The combined entities of CBS and TNT Sports would have an enormous treasure trove of live rights if their parent companies are ultimately combined.
The Wall Street Journal reported Thursday that Paramount Skydance is “preparing a majority cash bid” to buy Warner Bros. Discovery. Paramount owns CBS. WBD had been planning to separate its studio and streaming assets from its linear cable networks (TNT, TBS, CNN, and more). The bid, backed by the Ellison family, would reportedly encompass the full WBD company.
Paramount is operated by David Ellison, the son of Oracle founder Larry Ellison. With Oracle’s stock gains this week, the elder Ellison surpassed Elon Musk as the richest businessperson in the world, with a net worth of around $400 billion, before Musk reclaimed his spot at the top. (Front Office Sports’s primary investor is RedBird IMI, a division of RedBird Capital, which is an investor in Paramount.)
If a merger between Paramount and WBD eventually closed, their combined sports offerings would rival and perhaps even surpass ESPN for the most comprehensive collection in the industry.
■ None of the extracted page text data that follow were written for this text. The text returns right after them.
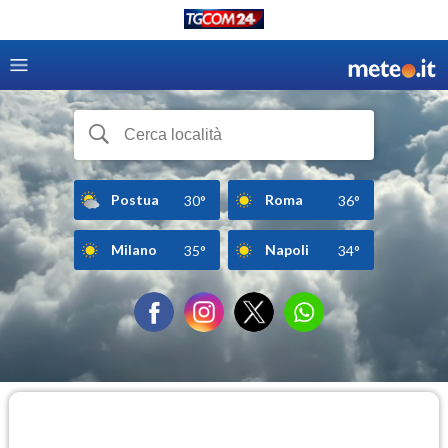
Postua
Roma
30°
36°
Milano
Napoli
35°
34°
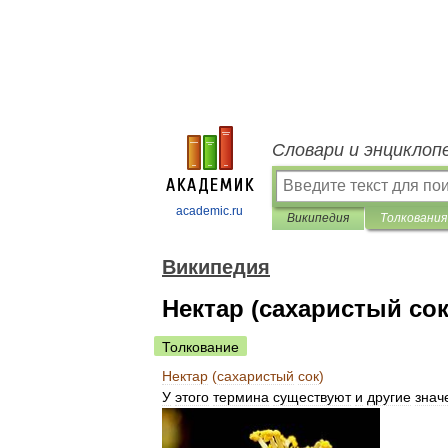
Словари и энциклоп
academic.ru
Википедия
Толкования
Википедия
Нектар (сахаристый сок
Толкование
Нектар
(
сахаристый
сок
)
У
этого
термина
существуют
и
другие
знач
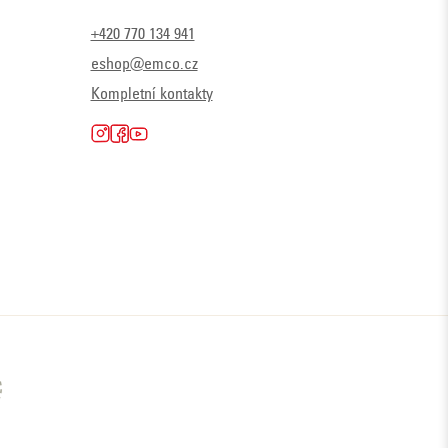
+420 770 134 941
eshop@emco.cz
Kompletní kontakty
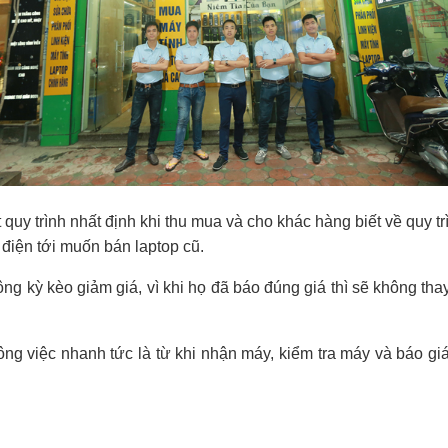
 quy trình nhất định khi thu mua và cho khác hàng biết về quy t
điện tới muốn bán laptop cũ.
ng kỳ kèo giảm giá, vì khi họ đã báo đúng giá thì sẽ không th
công việc nhanh tức là từ khi nhận máy, kiểm tra máy và báo g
Paramount and CBS have rights to the NFL, The Masters, PGA Championship, PGA Tour, Big Ten football and basketball, Champions League, and, as of next year, every UFC event. TNT has MLB rights that include two full playoff rounds, half of national NHL games (split with ESPN), some Big 12 football and basketball (sublicensed from ESPN), and College Football Playoff games (also sublicensed from ESPN, with an expansion happening next year). It also has packages in NASCAR, Unrivaled, the French Open, Big East basketball, and AEW.
Significantly, Paramount and WBD also share the full rights to the men’s basketball NCAA tournament.
The combined entities would have distribution on broadcast (via CBS), cable, and streaming (via HBO Max and Paramount+). They would essentially control or at least have their hands in all relevant American sports besides the NBA and SEC.